Investment principles that resonates

Earlier I told that I bought 2 taiwan books on investment.

The first book was on understanding financial news. The second book was on technical analysis.

I will touch on the 2nd book. I am biased about technical analysis mainly because Warren Buffett doesnt believe in it. He studied technical analysis but he realised that the charts were right even if it was upside down.

Because of this, i didnt want to waste my time studying something that was not going to be useful. So i turned to fundamental analysis.

A large part of the book is on technical analysis which i skipped.

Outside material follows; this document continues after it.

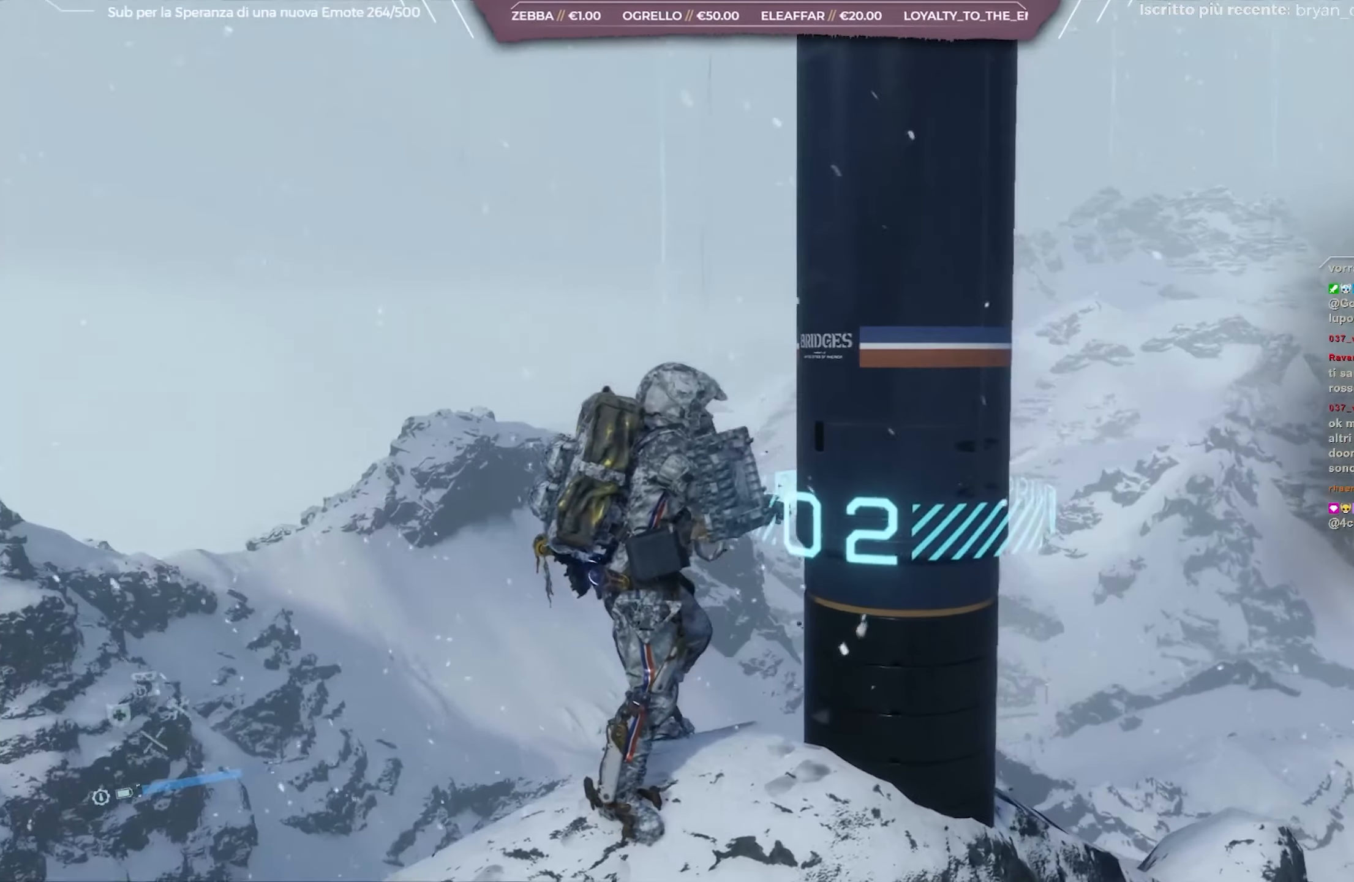
{"buttons": [], "left_stick": "center", "right_stick": "center", "events": [[300, "right_stick", "center"]]}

But there were parts that resonate with me. The author advocates that

1) investment period - minimum 10 years to reap good results

2) divestification - with only a few hundred or thousand dollars, you cant divest by buying different stocks. Hence he advocated just buying one stock each time

3) buying only good stocks - for me, i buy sg long established companies

4) dont look at the stock price daily - this is not easy

One of the stories shared was of people who did not earn alot but they conscientiously accumulate stocks with the extra money saved each year. Over 10, 20 or even 30 years, the dividends can become substantial.

For me, the dividends from my investment is about a month of my takehome pay. This is akin to me receiving one more month of bonus every year.

Although it is still quite far from replacing my income, it is a goal that i continue to pursue coupled with capital appreciation.

Many people are afraid of investing in stocks. But they wouldnt think twice when it comes to property investment.

Indeed I heard stories from friends or colleagues of someone they knew whom have accumulated passive income from buying and renting out properties.

For me, buying an investment property involves coughing up huge cash outlays. It takes years to build up the cash. The risks of buying an overpriced property is similar to paying too much for a stock.

There is a chance that the stock company will go burst and one is left with worthless shares. Whereas for property, the property would still be worth something.

A question that I constantly ask myself, if given 1m to invest, what will I invest the monies in.

In the past, my answer would be to buy a 500-600k property and rent it out. And invest the remaining 400-500k in stocks.

But the above is just my wishful thinking. I didnt consider the reno costs, stamp duties and the hassle of finding a good tenant etc.

Considering that there is little hassle in buying stocks, my answer would be investing 70% in stocks. Remaining to settle my hdb loan.